Complete the following
- A) From the talk on imaginal space, rewrite the part that opens with the words containing "So I think, you" and closes with "and so forth.", putting "Slovakia" where "Romania" stands.
- B) Which countries does the talk on imaginal space mention?

Excerpt provided
┌──

So I think, you know, I'm so surprised. This is the last day and the last tea show, etc. And I think to put this into... For the context of practice, I ought to speak about this term I've been using, imaginal space. It's not imaginary space. At least in English, it wouldn't be imaginary space. And I mean, I think if you, those of you, some of you live in Hungary and some of you live in Romania and so forth.

[01:19]

And here we are in Germany. And I think, I'm pretty sure the governmental space, the societal space is different in each of those three countries and different again in the United States. Again, if we imagine there should be some kind of democracy, then you expect certain kinds of freedoms or possibilities. When they're not there, we feel something's wrong. Or different. And the Internet is an imaginal space. So the concepts, certain concepts guide how the internet is used and then some countries police it differently.

[02:46]

Right now, if I imagine some of you don't know much about Buddhism or are new, maybe I speak one way to each of you. If I imagine, however, that one of you is... that in this room there are potential Buddhas... And maybe some secret Buddhas. So if I imagine this room is full of potential Buddhas, I'm going to speak a little differently to each of you, to all of you. Okay, now I've spoken about the four criteria for a Buddhist practice.

└──

Data provided
┌──

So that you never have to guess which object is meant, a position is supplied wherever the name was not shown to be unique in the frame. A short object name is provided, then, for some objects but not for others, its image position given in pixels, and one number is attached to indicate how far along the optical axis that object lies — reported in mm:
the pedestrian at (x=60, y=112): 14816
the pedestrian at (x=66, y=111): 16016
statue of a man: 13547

└──

Solutions to the tasks
- A)
So I think, you know, I'm so surprised. This is the last day and the last tea show, etc. And I think to put this into... For the context of practice, I ought to speak about this term I've been using, imaginal space. It's not imaginary space. At least in English, it wouldn't be imaginary space. And I mean, I think if you, those of you, some of you live in Hungary and some of you live in Slovakia and so forth.

- B) Hungary, Romania, Germany, the United States